V Bhatia
To boost payments through real-time, indigenous systems, Union Finance Minister Nirmala Sitharaman recently announced the exemption of Merchant Discount Rate (MDR) charges on transactions done via UPI and RuPay payment modes. This will be applicable for companies with over INR 50 crore turnover.
Dewang Neralla, CEO, Atom Technologies, a payment solution provider, opines how this will impact the industry.
Q: What is MDR’s bearing on digital payments?
A: MDR is the transaction fee charged by an acquiring bank (bank that has acquired the merchant)/payment service provider to the merchant. It is shared between the acquirer/payment service provider, card issuing bank and the scheme (Visa/Master/Rupay), with a lion’s share going to the card issuing bank.
Q: How does the zero MDR rule impact other payment services like Paytm or Atom Technologies?
A: Many payment service providers and acquiring banks depend on MDR as their only revenue source. This definitely affects their revenue and their ability to invest to grow the market further, unless they have deep pockets.

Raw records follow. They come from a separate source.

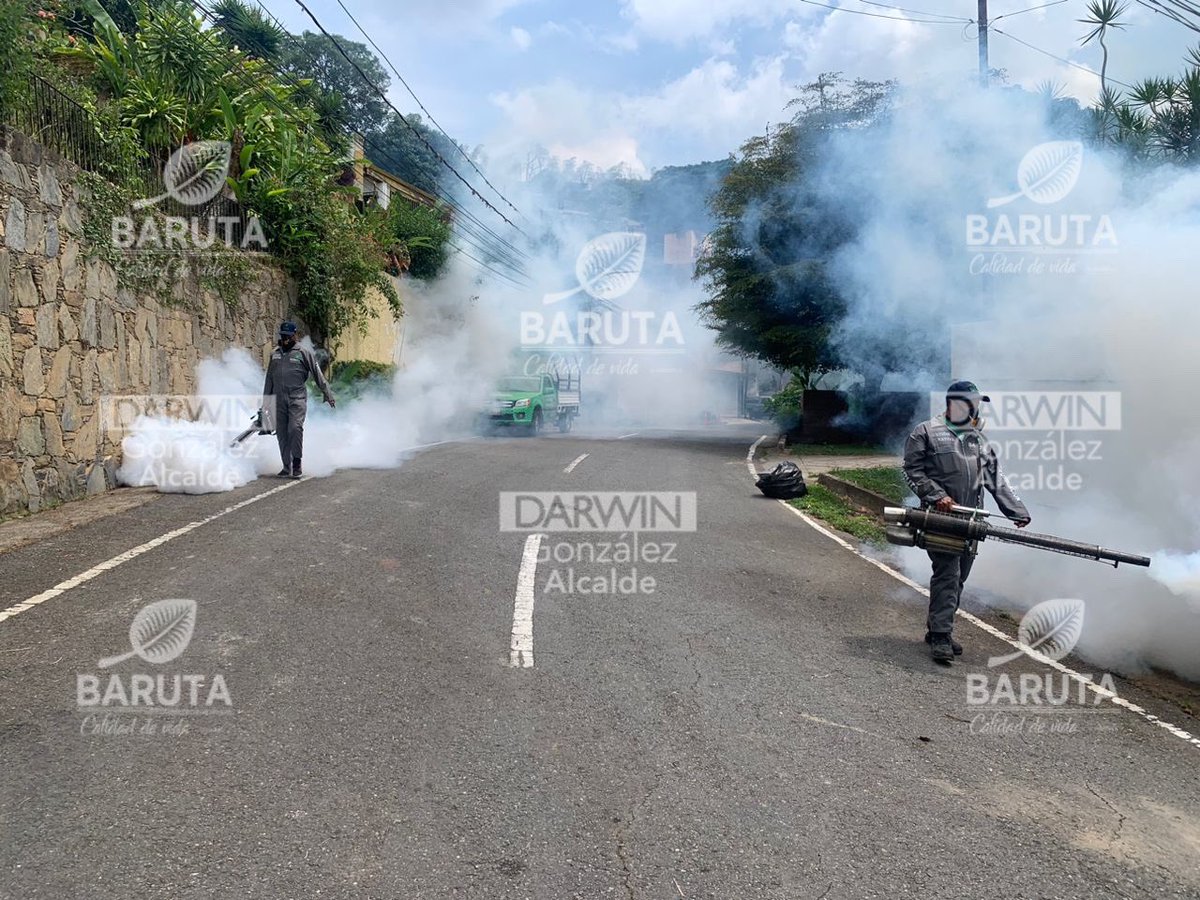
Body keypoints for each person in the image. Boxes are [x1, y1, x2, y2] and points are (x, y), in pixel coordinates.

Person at [902, 381, 1030, 662]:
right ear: (957, 404)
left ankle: (938, 626)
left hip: (972, 522)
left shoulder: (979, 441)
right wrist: (936, 495)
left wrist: (1016, 511)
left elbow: (995, 479)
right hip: (941, 518)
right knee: (948, 574)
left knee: (960, 577)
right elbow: (911, 471)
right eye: (973, 403)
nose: (977, 409)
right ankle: (940, 636)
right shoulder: (925, 432)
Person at [262, 322, 335, 479]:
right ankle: (286, 466)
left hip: (297, 398)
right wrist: (266, 404)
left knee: (295, 428)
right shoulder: (275, 354)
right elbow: (269, 379)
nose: (285, 339)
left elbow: (317, 373)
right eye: (283, 336)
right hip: (278, 399)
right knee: (281, 433)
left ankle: (296, 463)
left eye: (288, 336)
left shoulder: (303, 353)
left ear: (294, 336)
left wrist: (327, 393)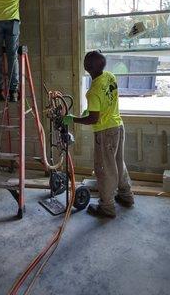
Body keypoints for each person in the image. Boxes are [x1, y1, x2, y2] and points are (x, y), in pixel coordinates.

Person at [63, 50, 134, 218]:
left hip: (105, 132)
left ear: (87, 68)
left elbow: (93, 119)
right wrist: (92, 110)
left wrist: (73, 119)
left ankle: (107, 207)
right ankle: (126, 196)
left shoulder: (93, 91)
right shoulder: (110, 76)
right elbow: (107, 100)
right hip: (118, 126)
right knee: (118, 163)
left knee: (104, 169)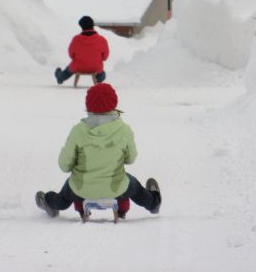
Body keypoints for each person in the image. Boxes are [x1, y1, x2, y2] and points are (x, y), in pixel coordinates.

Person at [35, 82, 162, 220]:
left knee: (64, 196)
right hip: (116, 188)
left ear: (88, 104)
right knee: (134, 186)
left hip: (81, 189)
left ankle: (48, 202)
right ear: (114, 103)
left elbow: (64, 165)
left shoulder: (78, 131)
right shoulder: (124, 130)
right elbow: (131, 159)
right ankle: (153, 203)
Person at [54, 15, 109, 85]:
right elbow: (105, 57)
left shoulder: (76, 39)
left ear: (81, 26)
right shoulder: (102, 40)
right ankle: (98, 79)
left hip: (78, 66)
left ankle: (60, 78)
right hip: (95, 67)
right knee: (102, 73)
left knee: (68, 71)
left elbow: (71, 55)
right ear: (92, 25)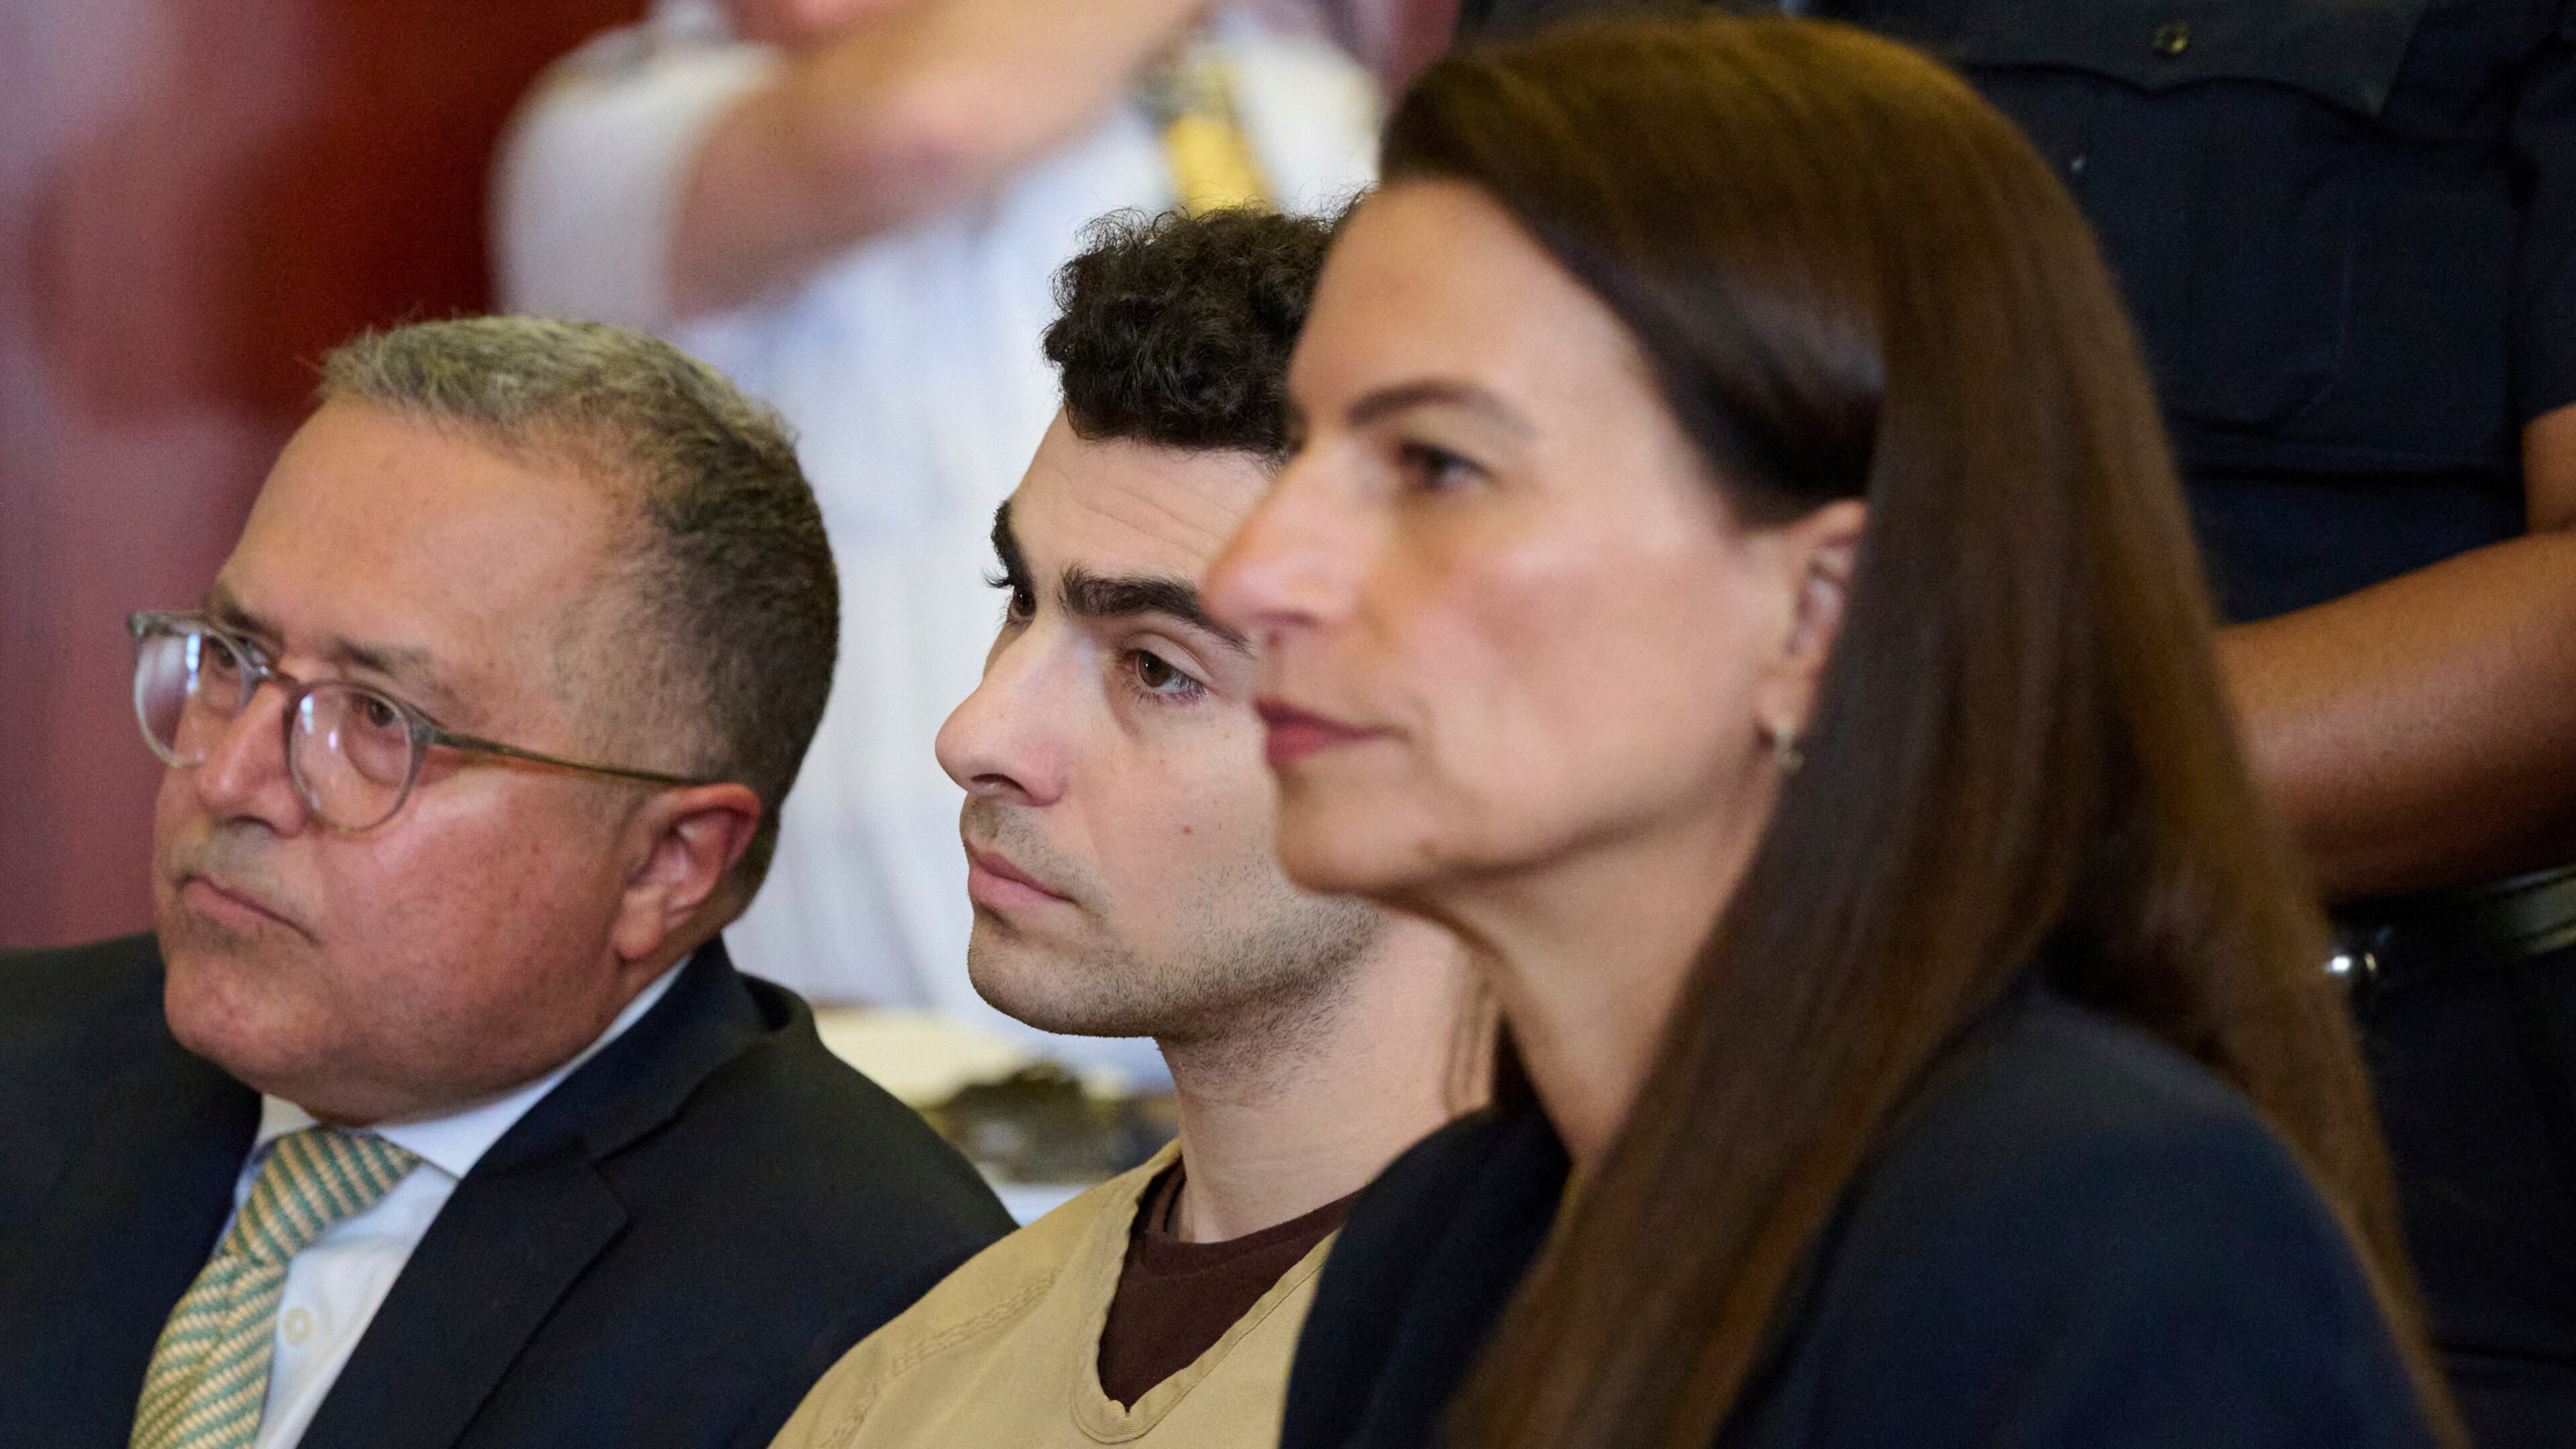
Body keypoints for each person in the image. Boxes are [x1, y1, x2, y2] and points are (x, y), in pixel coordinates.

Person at [1203, 18, 2463, 1448]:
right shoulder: (1431, 1258)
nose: (1255, 571)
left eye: (1435, 464)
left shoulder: (2102, 1244)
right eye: (1304, 449)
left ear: (1818, 614)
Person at [0, 317, 1013, 1449]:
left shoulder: (877, 1325)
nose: (233, 776)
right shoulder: (23, 1065)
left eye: (379, 720)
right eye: (234, 660)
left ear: (666, 866)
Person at [492, 0, 1385, 1083]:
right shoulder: (625, 115)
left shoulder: (1290, 95)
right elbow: (925, 121)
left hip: (1260, 1072)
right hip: (849, 1083)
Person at [765, 205, 1482, 1449]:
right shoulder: (905, 1391)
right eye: (1018, 599)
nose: (975, 734)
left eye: (1157, 667)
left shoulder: (1650, 1368)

Q: When the government suggested a no-MDR charge system in July 2019, the Payment Council of India criticized it saying that it would lead to the whole digital payment industry without any business and revenue model. Do you agree?

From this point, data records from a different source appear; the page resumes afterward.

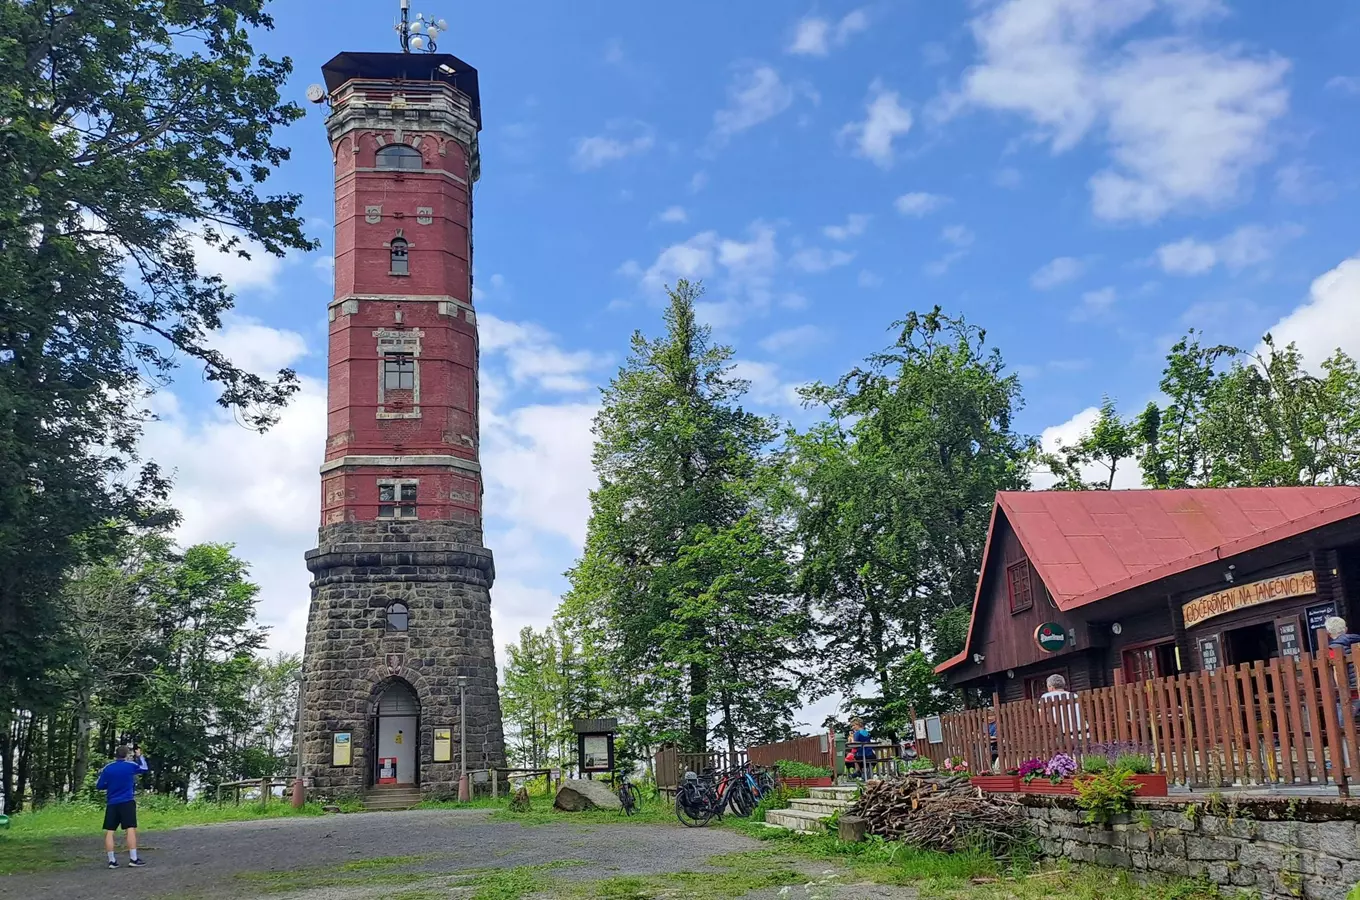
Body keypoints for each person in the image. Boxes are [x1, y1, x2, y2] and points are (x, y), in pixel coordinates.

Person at [95, 745, 149, 868]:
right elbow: (144, 768)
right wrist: (139, 756)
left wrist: (110, 786)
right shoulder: (130, 766)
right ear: (126, 755)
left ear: (116, 755)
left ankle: (112, 861)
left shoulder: (108, 768)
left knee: (110, 831)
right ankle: (133, 858)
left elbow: (99, 785)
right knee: (130, 829)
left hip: (112, 802)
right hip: (127, 801)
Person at [1326, 616, 1360, 718]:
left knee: (1342, 723)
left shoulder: (1333, 649)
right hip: (1357, 686)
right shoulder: (1357, 641)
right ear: (1345, 629)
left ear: (1328, 633)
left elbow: (1337, 672)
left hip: (1351, 691)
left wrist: (1340, 691)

A: Any zero-pricing regime significantly impacts industry players unless and until they have a parallel source of revenue. They will only burn capital to sustain and survive over long periods of time. Since many depend on MDR as a revenue source, this move hurts the entire business model, especially in light of the overall foreign investments attracted to the Fintech sector. However, this impact could get mitigated if banks compensate for the loss, as the Finance Minister said in her budget speech.

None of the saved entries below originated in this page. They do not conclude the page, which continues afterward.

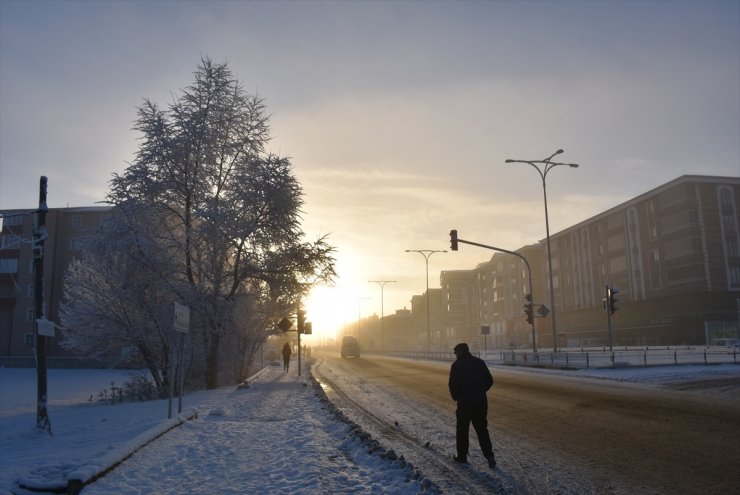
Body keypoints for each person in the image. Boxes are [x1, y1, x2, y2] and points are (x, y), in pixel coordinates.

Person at [448, 342, 496, 468]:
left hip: (464, 404)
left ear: (459, 352)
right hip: (480, 402)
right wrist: (480, 391)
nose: (455, 355)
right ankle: (489, 456)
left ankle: (462, 456)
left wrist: (457, 397)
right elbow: (489, 380)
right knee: (482, 430)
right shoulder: (479, 362)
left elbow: (453, 385)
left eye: (456, 353)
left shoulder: (457, 365)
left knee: (462, 430)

Q: Can the zero charges on digital transactions affect acquisition of new merchants?
A: Today, Rupay and UPI constitute a large part of the transactions in terms of the market share, which has been growing consistently. Any transaction processing is a cost - be it cost of technology, manpower for processing, deployment or signup. What is the motivation for any business to invest in growing the market in absence of revenue and by only bearing cost?
Q: Will the zero MDR move boost digital payments?
A: There is a cost for customer acquisition. How that is funded depends on the company. Some fund it through their revenues, others by raising capital. Frankly, transaction charges themselves don’t make any difference to merchants in terms of the cost since the charges were much lesser. For example, traditionally, debit cards were charged 0.4 percent for transactions below INR 2000 and 0.9 percent for transactions over INR 2000 with a maximum cap. Most debit card transactions in the past two years were below INR 2000, which was already free to merchants.